Both milk and eggs are pretty much equivalently the same price (depending on where you get them), but bread and peanut butter are cheap enough that they wouldn’t bump it up to £6.
Which reminds me: I have an internet friend (another one) who is from Scotland though she lives in England currently, and another from Ireland, and they both claim that they have never had a peanut-butter-and-jelly (or “jam,” as they insist on calling it ) sandwich. They say it sounds just repulsive. Are they just odd? (Well, OK, they’re friends of mine so they are bound to be a bit odd.) Or in the U.K. is it really as peculiar a combination as they seem to think?
Milk and eggs, in particular, are WAY up right now—mostly due to energy prices (for transportation and refrigeration). And milk has been up, up, up for quite a while. I thought the prices were up pretty much worldwide, but I have a hard enough time just keeping up with U.S. commodity prices, so I could be wrong about that.
Of course, I work for a farm organization, and farmers pay part of my salary, so even though I don’t like high food prices either, I can’t see higher farm prices as an entirely bad thing. Although prices on some commodities are way up, so are farmers’ costs—energy, feed, fertilizer, everything. But energy costs are the main problem, and the farm price is a fairly small percentage of the cost of any food item. Food production is a very energy-intensive process.
I personally think it might have to do with so much corn being diverted for “alternative’ fuels.

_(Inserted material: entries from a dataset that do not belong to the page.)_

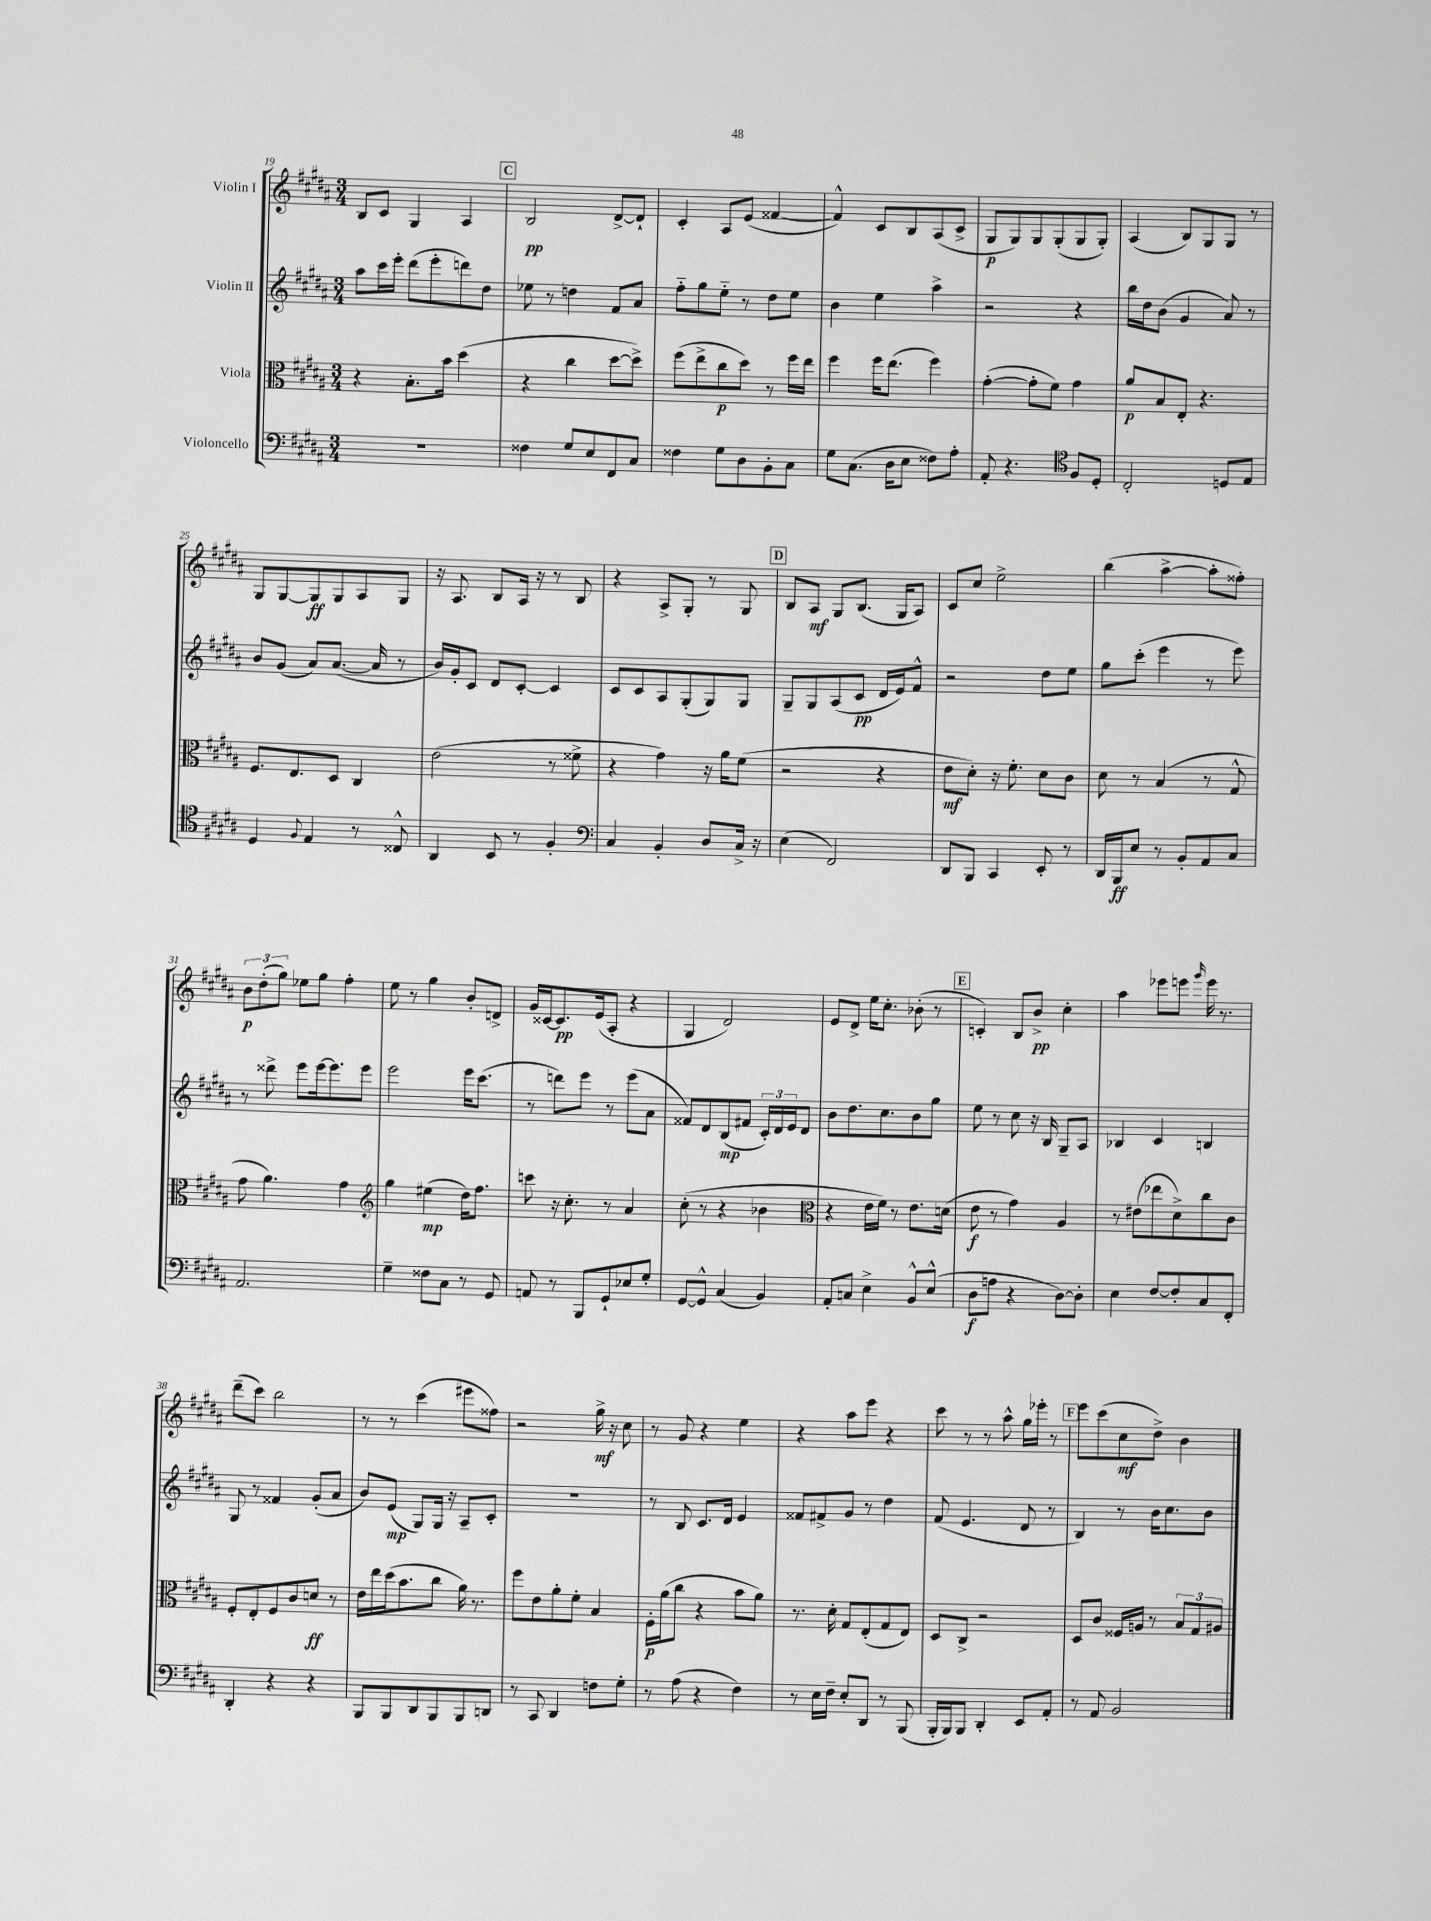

**kern	**kern	**kern	**kern
*staff4	*staff3	*staff2	*staff1
*clefF4	*clefC3	*clefG2	*clefG2
*k[f#c#g#d#a#]	*k[f#c#g#d#a#]	*k[f#c#g#d#a#]	*k[f#c#g#d#a#]
*M3/4	*M3/4	*M3/4	*M3/4
2.r	4r	8aa#\L	8B/L
.	.	16ccc#\L	8c#/J
.	.	16eee'\JJ	.
.	8.B'\L	(8ddd#\L	4G#/
.	.	8eee'\	.
.	16b\Jk	.	.
.	(4dd#\	8ddd\)	4A#/
.	.	8dd#\J	.
=	=	=	=
4F##\	4r	8ee-\	2B/
.	.	8r	.
8G#/L	4cc#\	4dd\	.
8E/	.	.	.
8FF#/	[8dd#\L	8f#/L	[8d#^/L
8C#/J	8dd#^\]J)	8a#/J	8d#`/]J
=	=	=	=
4F##\	(8ff#\L	8ff#'~\L	4c#'/
.	8ee^\	8gg#\	.
8G#\L	8cc#\	8ee'~\J	8A#/L
8D#\	8dd#\J)	8r	(8e/J
8BB'\	8r	8dd#\L	[4f##/
8C#\J	16ff#\LL	8ee\J	.
.	16ee\JJ	.	.
=	=	=	=
8G#\L	4ff#\	4b\	4f##^^/])
(8.C#\J	.	.	.
.	16ff#\LK	4ee\	8c#/L
16D#\LK	(8.ee\J	.	.
8E\J	.	.	8B/
8F##\L)	4ff#\)	4aa#^\	(8A#/
8A#'\J	.	.	8c#^/J
=	=	=	=
8AA#'/	([4g#'\	2r	8G#/L
4.r	.	.	8G#/)
.	8g#'\]L	.	8G#/
.	8f#\J)	.	(8G#'/
*clefC4	*	*	*
8F#/L	4g#\	4r	8G#/
8D#'/J	.	.	8G#'/J)
=	=	=	=
2C#'/	8a#/L	16bb\LL	(4A#/
.	.	16dd#\J	.
.	8B/	(8b\J	.
.	8E'/J	4g#/	8B/L)
.	4.r	.	8G#/
8D/L	.	8a#/)	8G#/J
8E/J	.	8r	8r
=	=	=	=
4D#/	8.F#/L	8b/L	8G#/L
.	.	(8g#/J	[8G#/
.	8.E/	.	.
8qqF#/	.	.	.
4E/	.	8a#/L)	8G#/]
.	8D#/J	([8.a#/J	8G#/
8r	4C#/	.	8A#/
.	.	16a#/]	.
8C##^^/	.	8r	8G#/J
=	=	=	=
4AA#/	(2e\	16b/LL)	16r
.	.	16g#'/J	8.A#/
.	.	8c#/J	.
8BB/	.	8d#/L	8B/L
8r	.	[8c#'/J	16A#/Jk
.	.	.	16r
4F#'/	8r	4c#/]	8r
.	8f##^\	.	8B/
=	=	=	=
*clefF4	*	*	*
4C#/	4r	8c#/L	4r
.	.	8c#/	.
4BB'/	4g#\)	8A#/	8A#^/L
.	.	(8G#'/	8G#'/J
8D#/L	16r	8G#/)	8r
.	16a#\LK	.	.
16C#^/Jk	(8f#\J	8G#/J	8G#/
16r	.	.	.
=	=	=	=
(4E\	2r	8G#~/L	8B/L
.	.	8G#/	8A#/J
2FF#/)	.	(8A#/	8G#/L
.	.	8c#/J	(8.B/J
.	4r	16d#/LL	.
.	.	16e/J)	16G#/LK
.	.	8f#^^/J	8A#/J)
=	=	=	=
8DD#/L	8e\L	2r	8c#/L
8BBB/J	8d#'\J)	.	8cc#/J
4CC#/	16r	.	2ee^\
.	8.f#'\	.	.
8EE'/	8d#\L	8dd#\L	.
8r	8c#\J	8ee\J	.
=	=	=	=
16DD#/LL	8d#\	8gg#\L	(4bb\
16BBB/J	.	.	.
8E/J	8r	(8ccc#'\J	.
8r	(4B/	4eee\	[4aa#^\
8BB'/L	.	.	.
8AA#/	8r	8r	8aa#'\]L
8C#/J	8G#^^/	8eee\)	8ff##'\J)
=	=	=	=
2.AA#/	8g#\	8r	12b\L
.	.	.	(12dd#'\
.	4.a#\)	8ddd##^\	.
.	.	.	12gg#\J)
.	.	8eee\L	8ee-\L
.	.	[16eee\k	8gg#\J
.	.	8.eee\]	.
.	4g#\	.	4ff#'\
.	.	8eee\J	.
=	=	=	=
*	*clefG2	*	*
4G#~\	4gg#\	2eee\	8ee\
.	.	.	8r
8F##\L	(4ee#\	.	4gg#\
8C#\J	.	.	.
8r	16dd#\LK)	16eee\LK	8b'/L
.	8.ff#\J	(8.ccc#\J	.
8GG#/	.	.	8d^/J
=	=	=	=
8AA/	8ccc\	8r	16g#/LL
.	.	.	[16c##/J
8r	16r	8ddd\L)	8.c##/]
.	8.cc#'\	.	.
8BBB/L	.	8eee\J	.
.	.	.	(16e/k
8GG#`/	8r	8r	8A#'/J
8E-/	4a#/	(8eee\L	4r
8G#'/J	.	8a#\J	.
=	=	=	=
[8GG#/L	(8cc#'\	8f##/L)	4G#/
8GG#^^/]J	8r	8d#/	.
(4C#/	4r	(8B/	2d#/)
.	.	8f#/J	.
4BB/)	4b-\	24c#'/LL)	.
.	.	24d#/	.
.	.	24e/J	.
.	.	8d#/J	.
=	=	=	=
*	*clefC3	*	*
8AA#'/L	4r	8b\L	8e/L
8C/J	.	8.dd#\	8d#^/J
4E^\	16e\LL	.	16ee\LK
.	16f#\JJ)	8.cc#\	8.cc#'\J
.	8r	.	.
8BB^^/L	8.e\L	8b\	(8b-'\
(8E^^/J	.	8gg#\J	8r
.	(16d\Jk	.	.
=	=	=	=
8D#\L	8e\	8ee\	4c'/)
8A\J	8r	8r	.
4r	4g#\)	8cc#\	8B/L
.	.	16r	8b^/J
.	.	16B/	.
[8D#\L)	4A#/	8G#~/L	4cc#'\
8D#'\]J	.	8A#/J	.
=	=	=	=
4E\	8r	4B-/	4aa#\
.	(8e#\L	.	.
[8F#/L	8ee-\	4c#/	8eee-\L
8F#'/]	8d#^\)	.	8eee\J
.	.	.	16qqggg#/
8C#/	8cc#\	4B/	16eee\
.	.	.	8.r
8FF#'/J	8c#\J	.	.
=	=	=	=
4DD#'/	8F#'/L	8G#/	(8ddd#~\L
.	8E'/	8r	8ccc#\J)
4r	8F#/	4f##/	2bb\
.	8c#/	.	.
4r	8d/J	(8g#'/L	.
.	8r	8a#/J	.
=	=	=	=
8BBB/L	16e\LL	8b/L)	8r
.	16ee\	.	.
8BBB/	(16dd#\J	(8e/J	8r
.	8.b\	.	.
8DD#/	.	8G#/L)	(4ccc#\
8BBB/	8cc#\J	16G#/Jk	.
.	.	16r	.
8BBB/	16a#\)	8A#~/L	8eee#\L
.	8.r	.	.
8DD/J	.	8c#'/J	8ff##\J)
=	=	=	=
8r	8ff#\L	2.r	2r
8CC#/	8e\	.	.
4DD#/	8a#'\	.	.
.	8f#'\J	.	.
8F\L	4B/	.	16gg#^\
.	.	.	16r
8G#'\J	.	.	8cc#\
=	=	=	=
8r	16F#'\LL	8r	8r
.	(16a#\J	.	.
(8A#\	8cc#\J	8B/	8g#/
4r	4r	8.c#/L	4r
.	.	16d#/Jk	.
4F#\)	8b\L	4e/	4ee\
.	8a#\J)	.	.
=	=	=	=
8r	8.r	8f##/L	4r
16E\LL	.	8f#^/	.
16F#~\JJ	16d#'\	.	.
8E'/L	8G#/L	8g#/J	8aa#\L
8DD#/J	(8E'/	8r	8eee\J
8r	8G#/	4dd#\	4r
(8BBB/	8E/J)	.	.
=	=	=	=
16BBB'/LL	8D#/L	(8f#/	8ccc#\
16BBB/J)	.	.	.
8BBB/J	8C#^/J	4.e/	8r
4DD#'/	2r	.	8r
.	.	.	8aa#^^\
8EE/L	.	8d#/	16gg#\LL
.	.	.	16eee-'\JJ
8AA#'/J	.	8r	8r
=	=	=	=
8r	8D#/L	4B/)	8eee\L
8AA#/	8c#/J	.	(8ccc#\
2BB/	16F##/LL	8r	8cc#\
.	16A/JJ	.	.
.	8r	16b\LK	8dd#^\J)
.	.	8.cc#\	.
.	12B/L	.	4b\
.	12G#/	.	.
.	.	8b\J	.
.	12A#/J	.	.
==	==	==	==
*-	*-	*-	*-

The oil companies are now mandated to mix almost every gallon of gas with 10% ethanol. (Even though it end up costing more and having less energy which means you get a double whammy..)
With all the corn going for fuel, there is much less for chicken feed, cow feed, etc. Higher costs there are just passed on. I am lucky to get by with less than $200 for groceries per week, and I cook almost all of our meals from scratch. (flour, water, basic ingredients.) Heck, bread, even the cheap store brand has doubled in price in the last 6 months. Arrrggghhh. Or as my wife is fond of saying,
Well, it’s way too complicated (AND boring) to go into in any depth, but from what I understand, that isn’t really accurate. At least currently, there is plenty to go around for fuel, feed and food—within the U.S., that is. The problem is—dear God, I can’t believe I know this stuff—that there has been a worldwide increase in the use of food and feedgrains, mostly because of enormous increases in demand in places like China and India. They have a lot more money than they used to, and pretty much the first thing that a country does once it starts acquiring wealth is to start importing more food because its people want to eat more and better food.
In addition, one thing that most people who don’t raise cows don’t seem to realize about ethanol is that just because grain is used for ethanol doesn’t mean it disappears from the food chain. A major byproduct of ethanol is are dried distillers’ grains with solubles (usually called DDGSs), which make fine cattle feed. You can’t feed a very high concentration to chickens or hogs, but ruminants such as cows can eat a lot of it. Therefore, corn that is used for ethanol can also be used for livestock feed.
So international demand is a much greater factor than biofuels. That’s what the economists tell me, anyway.
Hope I didn’t put anybody to sleep! I’m feeling a little drowsy myself....::thump::
I have noticed that wheat based products have sky rocketed. I heard on the radio that for the first time (I can’t remember if they said ever or just a long time) we had to import wheat from other countries. Too many farmers jumped on the bandwagon of growing corn because it was paying so well with the subsidies and such. Ethanol is a horrible fuel source. It takes about as much energy to produce a gallon of ethanol as can be had by burning it, but it is still produced because it is mandated and there are serious tax advantages. So once again it comes down to money, and I am sure Mother Nature is pleased.